***** PAGE TEXT

When you want to assess the competitiveness of a keyword, you need to search for the keyword and analyse the first page of results. Using this extension will inform you about the difficulty it would take to rank on the backlink profile of the competing pages.
Keep in mind that the backlinks of a page is only one part of determining how a page is ranking. There are other factors that also need to be assessed but having this information at your disposal is one way to get a quick glimpse at the kind of strength other sites are demonstrating.
Maximize the search volume
As Tim Soulo, CEO of Ahrefs put it, “Search volume is a vanity metric.” What good is high search volume if none of the visitors on your site convert into paying clients? We all want high volumes of traffic BUT the traffic needs to be from keywords that represent what your future clients are using in searches to find the solutions you offer.
High search volume in one industry may not be that high in another industry. For example, a plastic surgeon may do very well with a website that gets 1000 visitors a month from legitimately interested clients. A website that sells poop bags for dogs won’t make that much money even if every one of those 1000 visitors all buy poop bags.
Every industry has its own standard for what high volumes of traffic are. It’s important to know what the value of traffic is in your industry to make better decisions on keyword you wish to pursue. This can be infinitely easier when you’ve assigned a business value to your keywords.

**********
***** GIVEN ENTRIES

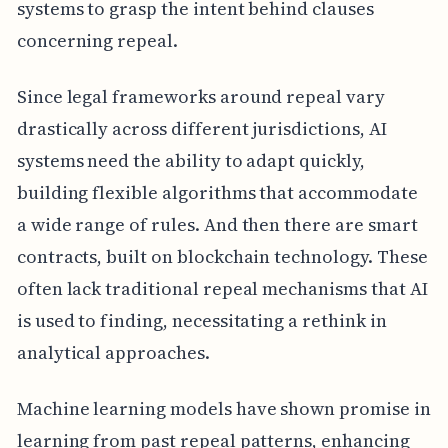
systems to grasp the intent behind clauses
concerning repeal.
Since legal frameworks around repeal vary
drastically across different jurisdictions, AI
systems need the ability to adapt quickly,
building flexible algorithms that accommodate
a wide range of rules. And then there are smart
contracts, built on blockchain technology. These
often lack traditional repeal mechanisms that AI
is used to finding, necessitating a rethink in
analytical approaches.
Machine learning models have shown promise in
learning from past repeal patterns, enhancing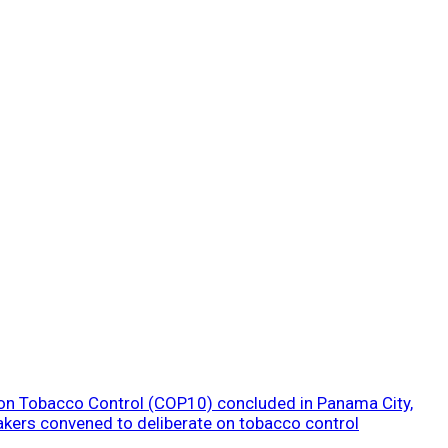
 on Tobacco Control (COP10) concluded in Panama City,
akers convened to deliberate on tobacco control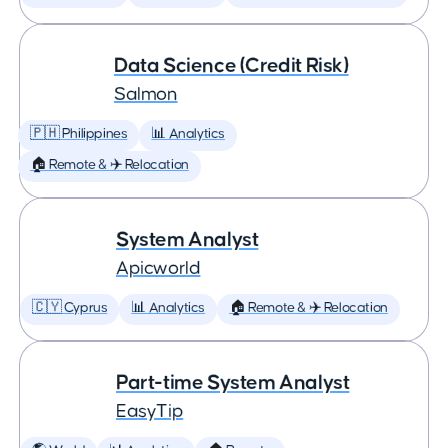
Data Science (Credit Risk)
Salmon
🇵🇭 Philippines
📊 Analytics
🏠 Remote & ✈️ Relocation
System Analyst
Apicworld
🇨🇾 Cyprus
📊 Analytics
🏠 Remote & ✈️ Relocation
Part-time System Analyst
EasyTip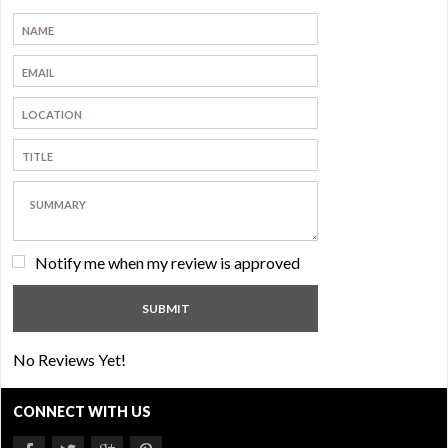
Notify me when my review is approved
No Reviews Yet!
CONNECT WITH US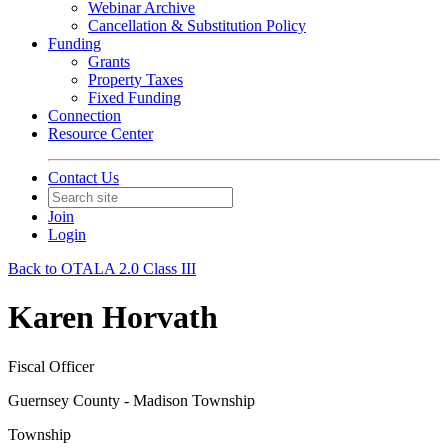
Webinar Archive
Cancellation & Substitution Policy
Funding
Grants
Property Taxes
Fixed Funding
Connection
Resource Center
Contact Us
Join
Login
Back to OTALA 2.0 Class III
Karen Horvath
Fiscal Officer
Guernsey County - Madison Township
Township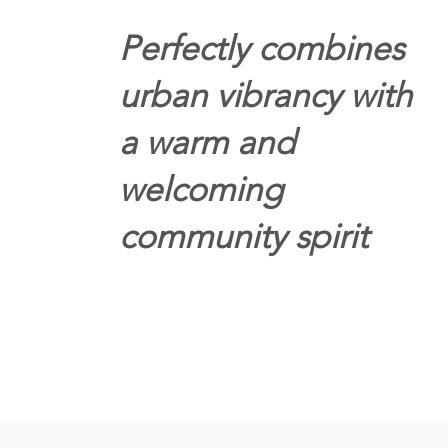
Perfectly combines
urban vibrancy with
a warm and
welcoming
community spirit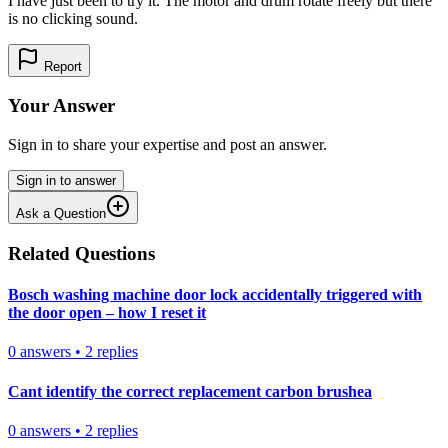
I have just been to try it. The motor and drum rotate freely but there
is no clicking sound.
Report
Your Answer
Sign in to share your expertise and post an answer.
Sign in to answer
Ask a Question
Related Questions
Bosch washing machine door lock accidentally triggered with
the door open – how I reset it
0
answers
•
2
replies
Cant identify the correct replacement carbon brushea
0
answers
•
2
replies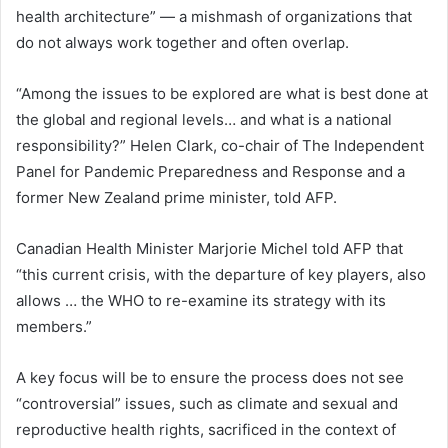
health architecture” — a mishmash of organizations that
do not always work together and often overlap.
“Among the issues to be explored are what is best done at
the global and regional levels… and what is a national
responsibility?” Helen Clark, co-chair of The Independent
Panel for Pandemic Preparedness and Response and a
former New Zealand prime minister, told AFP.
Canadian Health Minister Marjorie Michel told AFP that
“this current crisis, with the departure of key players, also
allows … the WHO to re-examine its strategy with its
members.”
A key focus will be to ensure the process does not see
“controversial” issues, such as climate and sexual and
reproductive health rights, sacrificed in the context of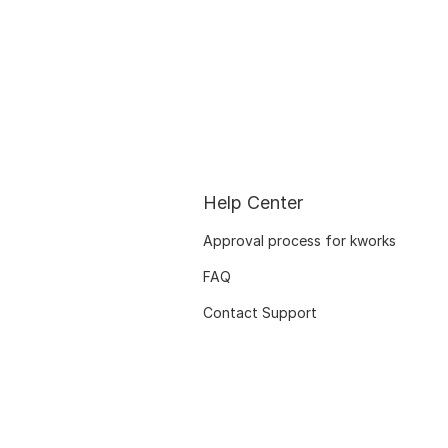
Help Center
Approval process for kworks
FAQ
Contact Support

**********

WORK ORDER 1 ::
Answer these questions about the page text:
(a) To assess a keyword's competitiveness, what should you search for, and which results should you analyze?
(b) Who is quoted as saying "Search volume is a vanity metric," and what title is given for that person?
(c) In the plastic surgeon example, how many visitors a month does the website get?
WORK ORDER 2 :: Reproduce the page text word for word from "Maximize the search" to "buy poop bags.".

ANSWER AREA 1 ::
(a) Search for the keyword itself, then analyze the first page of results.
(b) Tim Soulo, who is given as CEO of Ahrefs.
(c) 1000 visitors a month from legitimately interested clients.

ANSWER AREA 2 ::
Maximize the search volume
As Tim Soulo, CEO of Ahrefs put it, “Search volume is a vanity metric.” What good is high search volume if none of the visitors on your site convert into paying clients? We all want high volumes of traffic BUT the traffic needs to be from keywords that represent what your future clients are using in searches to find the solutions you offer.
High search volume in one industry may not be that high in another industry. For example, a plastic surgeon may do very well with a website that gets 1000 visitors a month from legitimately interested clients. A website that sells poop bags for dogs won’t make that much money even if every one of those 1000 visitors all buy poop bags.